Poor allocation of risks among the constituents of a supply chain results in a misalignment of incentives, leading to over-reactions, unnecessary interventions, second guessing, mistrust, and distorted information – ultimately degrading its ability to match supply and demand. This study assesses the current allocation of operational risks and their impact on the incentives of different players in the global health supply chain, focusing on the case of fixed-dose artemisinin-based combination therapy for malaria as an illustrative example.

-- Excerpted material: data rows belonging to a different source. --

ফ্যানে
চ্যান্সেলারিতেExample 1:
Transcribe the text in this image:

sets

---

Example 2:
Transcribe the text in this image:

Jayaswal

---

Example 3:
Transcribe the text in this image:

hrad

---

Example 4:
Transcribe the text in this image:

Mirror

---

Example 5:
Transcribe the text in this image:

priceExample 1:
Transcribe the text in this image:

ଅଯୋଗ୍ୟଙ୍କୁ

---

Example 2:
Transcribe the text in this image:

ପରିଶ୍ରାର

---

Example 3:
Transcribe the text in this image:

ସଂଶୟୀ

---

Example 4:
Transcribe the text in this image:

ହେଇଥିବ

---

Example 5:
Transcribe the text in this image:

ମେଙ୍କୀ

Currently, there is a highly non-optimal allocation of risks in this supply chain, where constituents that have the best knowledge about demand uncertainty, or the highest ability to resolve part of this uncertainty, or have the highest potential to benefit from this uncertainty reduction, do not necessarily carry its corresponding risks. This and other improper risk allocations lead to misaligned incentives for accurate forecasting, sharing demand/supply information in this supply chain. Similarly, an asymmetric risk structure for the quality regulators does not provide them the right incentive to quickly approve more drugs by higher resource commitment.

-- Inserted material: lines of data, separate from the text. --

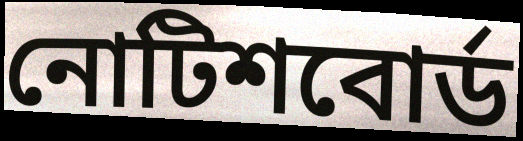
নোটিশবোর্ডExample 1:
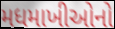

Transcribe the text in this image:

મધમાખીઓનો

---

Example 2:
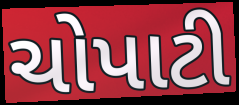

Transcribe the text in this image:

ચોપાટી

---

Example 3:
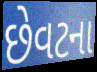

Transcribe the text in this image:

છેવટના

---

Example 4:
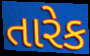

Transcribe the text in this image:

તારેક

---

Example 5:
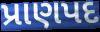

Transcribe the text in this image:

પ્રાણપદ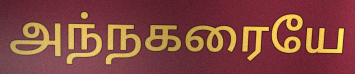
அந்நகரையே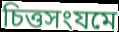
চিত্তসংযমেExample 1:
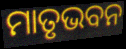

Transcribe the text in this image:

ମାତୃଭବନ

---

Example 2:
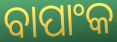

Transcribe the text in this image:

ବାପାଂକ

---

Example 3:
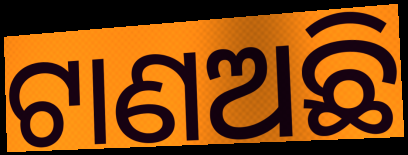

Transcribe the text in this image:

ଟାଣଅଛି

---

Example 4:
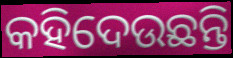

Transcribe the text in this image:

କହିଦେଉଛନ୍ତି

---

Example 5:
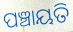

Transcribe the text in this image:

ପଞ୍ଚାୟତି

The authors recommend establishing a global health infomediary to overcome the uncertainty due to the opacity of data from the various supply chain nodes. Funding agencies should also adopt a risk-sharing approach based on rolling partially-flexible purchase commitments, which would lead to an economically optimal sharing of risks and would eliminate some of the incentive misalignments, as well as a broader use of framework contracts. Finally, manufacturers should explore the potential for a joint demand driven supply-hub to respond more rapidly to order and reduce the overall reliance on demand forecasts.
This paper informed the deliberations of the Center for Global Development’s Global Health Forecasting Working Group and is cited extensively in their final report, A Risky Business: Saving Money and Improving Global Health through Better Demand Forecasts.